Coffee with Craig Show – daily CRE news covering the CEE region with Publisher Craig Smith and Winston Norman, Editor & Chief of EuropaProperty.com.
Revelop revitalises historic industrial building in central Malmö
Sweden-based real estate investor Revelop has signed a 15-year lease agreement covering 9,000 sqm with AcadeMedia, northern Europe’s largest education company. The parties are converting Revelop’s property Tuborg 1, in central Malmö, into a modern education campus through the agreement. The property, a historic red brick industrial building, originally developed as a textile factory, will house three of AcadeMedia’s upper secondary school programmes. AcadeMedia will take possession of the premises during the summer of 2025.
“This investment is a textbook example of how Revelop extends the life of buildings and takes them on a journey from brown to green. It also exemplifies our strategy to convert outdated commercial real estate assets into core social infrastructure products”, says Revelop’s Group CEO and Executive Partner Thomas Sipos.

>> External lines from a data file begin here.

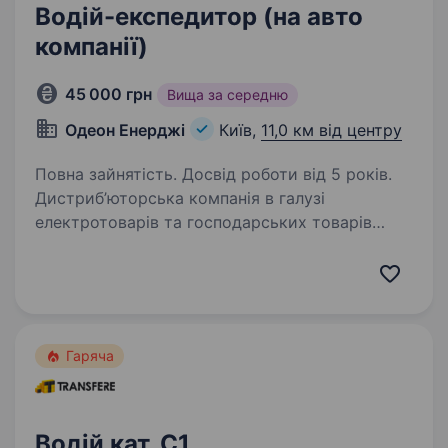
Водій-експедитор (на авто
компанії)
45 000 грн
Вища за середню
Одеон Енерджі
Київ,
11,0 км від центру
Повна зайнятість. Досвід роботи від 5 років.
Дистриб’юторська компанія в галузі
електротоварів та господарських товарів
шукає водія-експедитора на автомобіль
компанії для здійснення доставок
по роздрібних точках (ринки, магазини) Києва
та Київської області…
Гаряча
Водій кат. С1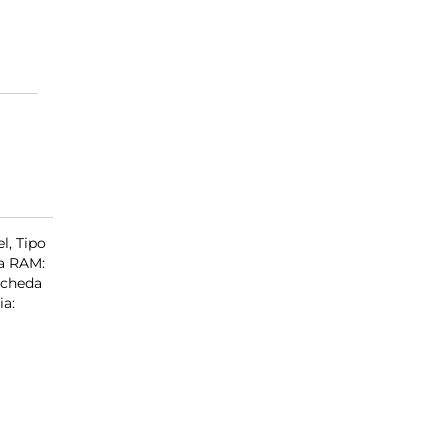
l, Tipo
la RAM:
scheda
ia: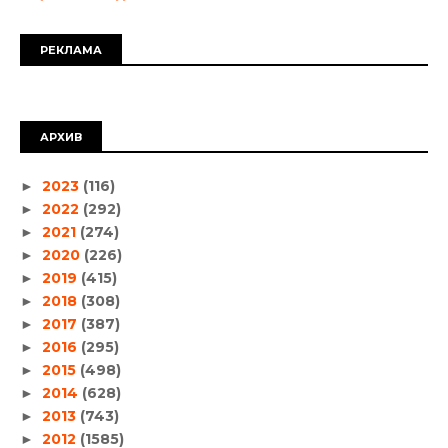
РЕКЛАМА
АРХИВ
2023
(116)
►
2022
(292)
►
2021
(274)
►
2020
(226)
►
2019
(415)
►
2018
(308)
►
2017
(387)
►
2016
(295)
►
2015
(498)
►
2014
(628)
►
2013
(743)
►
2012
(1585)
►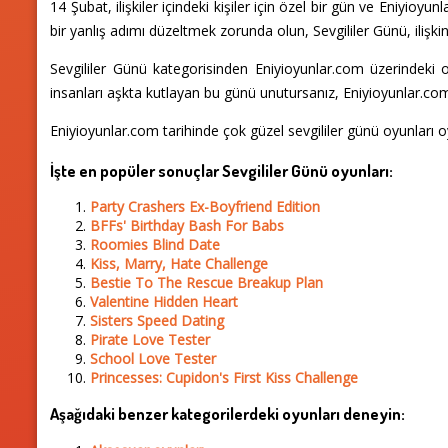
14 Şubat, ilişkiler içindeki kişiler için özel bir gün ve Eniyio
bir yanlış adımı düzeltmek zorunda olun, Sevgililer Günü, iliş
Sevgililer Günü kategorisinden Eniyioyunlar.com üzerindeki oyun
insanları aşkta kutlayan bu günü unutursanız, Eniyioyunlar.com 
Eniyioyunlar.com tarihinde çok güzel sevgililer günü oyunları o
İşte en popüler sonuçlar Sevgililer Günü oyunları:
Party Crashers Ex-Boyfriend Edition
BFFs' Birthday Bash For Babs
Roomies Blind Date
Kiss, Marry, Hate Challenge
Bestie To The Rescue Breakup Plan
Valentine Hidden Heart
Sisters Speed Dating
Pirate Love Tester
School Love Tester
Princesses: Cupidon's First Kiss Challenge
Aşağıdaki benzer kategorilerdeki oyunları deneyin: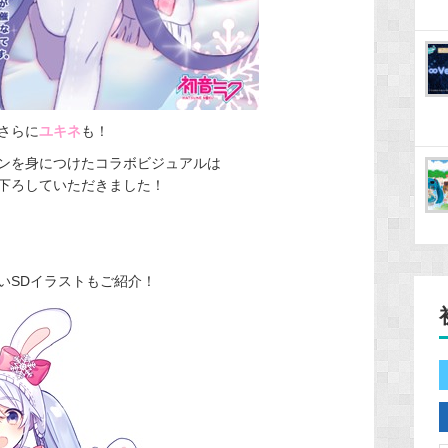
さらに
ユキネ
も！
ンを身につけたコラボビジュアルは
下ろしていただきました！
いSDイラストもご紹介！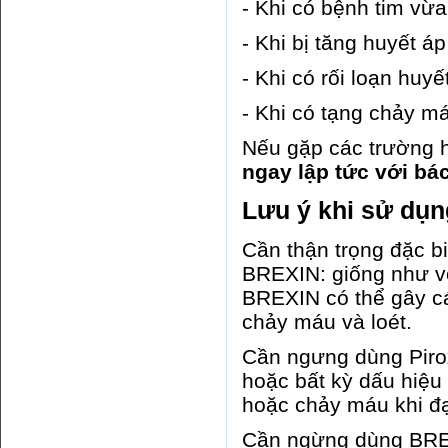
- Khi có bệnh tim vừ
- Khi bị tăng huyết á
- Khi có rối loạn huy
- Khi có tạng chảy m
Nếu gặp các trường 
ngay lập tức với bác
Lưu ý khi sử dụn
Cần thận trọng đặc b
BREXIN: giống như vớ
BREXIN có thể gây cá
chảy máu và loét.
Cần ngưng dùng Piro
hoặc bất kỳ dấu hiệu
hoặc chảy máu khi đạ
Cần ngừng dùng BREX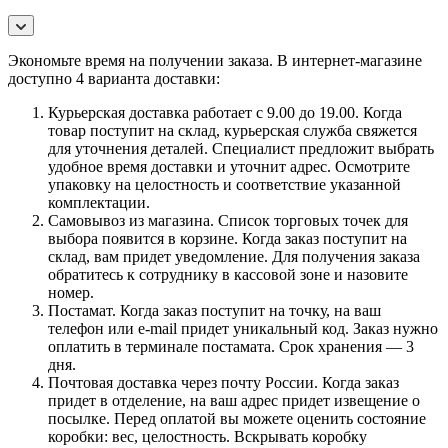
Экономьте время на получении заказа. В интернет-магазине
доступно 4 варианта доставки:
Курьерская доставка работает с 9.00 до 19.00. Когда
товар поступит на склад, курьерская служба свяжется
для уточнения деталей. Специалист предложит выбрать
удобное время доставки и уточнит адрес. Осмотрите
упаковку на целостность и соответствие указанной
комплектации.
Самовывоз из магазина. Список торговых точек для
выбора появится в корзине. Когда заказ поступит на
склад, вам придет уведомление. Для получения заказа
обратитесь к сотруднику в кассовой зоне и назовите
номер.
Постамат. Когда заказ поступит на точку, на ваш
телефон или e-mail придет уникальный код. Заказ нужно
оплатить в терминале постамата. Срок хранения — 3
дня.
Почтовая доставка через почту России. Когда заказ
придет в отделение, на ваш адрес придет извещение о
посылке. Перед оплатой вы можете оценить состояние
коробки: вес, целостность. Вскрывать коробку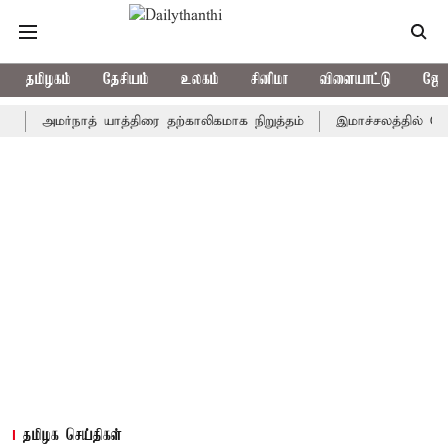
தமிழகம்
தேசியம்
உலகம்
சினிமா
விளையாட்டு
ஜோத
அமர்நாத் யாத்திரை தற்காலிகமாக நிறுத்தம்
இமாச்சலத்தில் பேருந்து வ
தமிழக செய்திகள்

Regional office market in Romania surpasses 1 million sqm
New office deliveries in regional cities totalled 83,000 sqm in 2023 and the total leasable area has climbed close to 1.1 million sqm, according to a new report from Cushman & Wakefield Echinox.
Cluj-Napoca remains the largest regional office hub, with around 340,000 sqm of leasable space, followed by Iași, where the stock expanded after the delivery of Palas Campus (60,000 sqm) and the first phase of Silk District (23,000 sqm) to around 296,000 sqm. In Timișoara, the stock stood at 293,500 sqm, while in Brașov it was around 152,000 sqm.
Going forward, the office pipeline is limited and comprises two projects with a leasable area of 26,000 sqm that will be completed by early 2025. Vlad Săftoiu, Head of Research Cushman & Wakefield Echinox, says there is potential for regional cities to absorb another 400,000 sqm of offices in the long term.
CTP increases Czech portfolio to over 4 million sqm
CTP has increased its total lettable area in the Czech Republic to over 4 million sqm, reaching a 27% share of the Czech industrial real estate market. With a net rental income of €247 million in 2023, CTP is optimistic for the year ahead. CTP currently owns 7.6 million sqm of land for further development in the Czech Republic.
“We are seeing changes in demand; logistics and e-commerce may not be growing as they have in the past, but they still have their place and potential for growth. The world is changing very fast and even today companies across industries must think about the availability of their resources and goods, for example, due to the disruption of shipping lanes in the Red Sea,” explained Jakub Kodr, Managing Director and Head of Business Development at CTP, Czech Republic.